Cubes noirs, costumes sobres aux couleurs de terre, musique d’Ibrahim Maalouf : les paroles et les regards sont d’autant mis en valeur que le décor est minimaliste. Ce spectacle est composé de « témoignages, poèmes de réfugiés et scènes créées par nous-mêmes », comme le détaille Eve, 17 ans, en Première aussi. Il tire son titre d’un poème de Warsan Shire, poète anglo-somalien. Tous les acteurs jouent d’ailleurs plusieurs rôles. « Cela permet de montrer l’opposition entre les témoignages de réfugiés et l’opinion de ceux qui ne veulent pas les accueillir, analyse William. Dans une scène, je joue un journaliste qui décrit et présente un endroit dans le désert qui va devenir le plus grand camp de réfugiés au monde ». Eve incarne notamment une femme « au cœur brisé » dont le mari est allé se battre « dans une guerre stupide, une guerre qui n’était pas la sienne ». Une guerre qui a bouleversé sa vie et qui a rendu les hommes qu’elle aime « incapables de revenir à une vie normale ».
Eve se réjouit que, dans son établissement scolaire, la pièce ait suscité une prise de conscience au sujet des réfugiés. « Nous l’avons jouée pour tous les élèves de Terminale (plus de 220) et pour d’autres classes volontaires. Je pense qu’elle leur a ouvert les yeux ». Maud Savary en est alors convaincue : « Il faut que cette pièce ait un avenir ».
« Nous avons été bouleversés »
Or, en Afrique du Sud, la responsable de la Section internationale échange avec Colin Northmore, qui dirige un établissement mariste, le Sacred Heart College de Johannesbourg. Il y a monté le programme « Three2Six » (« 15h-18h ») qui scolarise, chaque après-midi, 150 enfants réfugiés originaires des pays limitrophes. Il invite les jeunes de Fénelon à venir jouer dans son école !
En France, parents et enfants se mobilisent pour ce projet théâtral et solidaire un peu fou car il doit durer douze jours et comprend une démarche de service de la part des jeunes. Mais pourquoi partir si loin quand Vintimille – la frontière franco-italienne – est à une heure de route ? « C’est toute la communauté éducative qui est impliquée. Les parents d’élèves préparent des colis tous les vendredis pour les familles des enfants réfugiés. Pour nous, c’était un exemple qui justifie d’être allé si loin » argumente Maud.
Là-bas, Eve se souvient avoir écouté le témoignage de deux jeunes sans papiers de son âge, anciens bénéficiaires du programme : « Ils nous ont raconté leur histoire. Nous avons été bouleversés ». Les 24 participants se sont rendus compte que les petits dont ils s’occupaient tous les jours deviendraient un jour ces adolescents.

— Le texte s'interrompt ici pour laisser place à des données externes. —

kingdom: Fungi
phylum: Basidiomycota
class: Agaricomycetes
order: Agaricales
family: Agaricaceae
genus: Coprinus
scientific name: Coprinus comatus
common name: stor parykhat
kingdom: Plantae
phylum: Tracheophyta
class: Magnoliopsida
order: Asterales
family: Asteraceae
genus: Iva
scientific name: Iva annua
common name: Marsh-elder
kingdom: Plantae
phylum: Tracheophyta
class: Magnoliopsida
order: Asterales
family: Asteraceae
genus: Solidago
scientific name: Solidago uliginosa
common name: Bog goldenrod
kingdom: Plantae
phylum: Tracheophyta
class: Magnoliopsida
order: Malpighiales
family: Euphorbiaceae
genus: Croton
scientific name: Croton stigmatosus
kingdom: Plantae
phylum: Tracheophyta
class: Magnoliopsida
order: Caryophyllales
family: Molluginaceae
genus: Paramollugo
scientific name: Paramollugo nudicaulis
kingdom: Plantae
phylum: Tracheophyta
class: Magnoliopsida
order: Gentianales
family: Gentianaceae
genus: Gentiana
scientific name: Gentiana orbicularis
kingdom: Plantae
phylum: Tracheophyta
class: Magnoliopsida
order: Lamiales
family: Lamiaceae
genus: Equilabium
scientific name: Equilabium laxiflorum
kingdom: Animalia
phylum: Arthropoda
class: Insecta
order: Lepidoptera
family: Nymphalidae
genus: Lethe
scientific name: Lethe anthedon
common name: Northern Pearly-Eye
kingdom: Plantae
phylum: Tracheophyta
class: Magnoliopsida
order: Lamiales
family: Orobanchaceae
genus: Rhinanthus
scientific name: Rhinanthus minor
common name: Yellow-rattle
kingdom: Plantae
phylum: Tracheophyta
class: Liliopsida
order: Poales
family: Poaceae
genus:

« La pièce jouée avant et celle jouée après ne sont plus du tout les mêmes, confirme Maud. Ils se sentent aujourd’hui la voix et le corps de ceux à qui on ne donne pas la parole. Le spectacle a pris une dimension humaine très forte ». Grâce à ces rencontres, quelque chose de l’ordre de l’Incarnation a eu lieu.
« Le passage qui me touche le plus dans la pièce est le personnage d’Alya, une femme réfugiée depuis plus de soixante-dix ans. J’ai des frissons à chaque fois que ce témoignage est joué. Je trouve l’histoire de cette femme terrible et je voudrais tellement qu’on puisse donner aux personnes comme elles un chez soi… » confie William.
« Le texte, qui existe en français et en anglais, a suscité un énorme travail de traduction, reconnaît Maud. Nous l’avons déposé pour qu’il ne soit pas réutilisé ».
L’éducation et l’art pour changer le monde
Désormais investis d’une « mission », les jeunes ont représenté douze fois « Home », en français ou en anglais, comme à Genève, devant 800 jeunes et représentants d’ONG ou encore à Cannes, à guichet fermé. Le public ne s’y trompe pas : « claque énorme », « spectacle qui renvoie à notre humanité ».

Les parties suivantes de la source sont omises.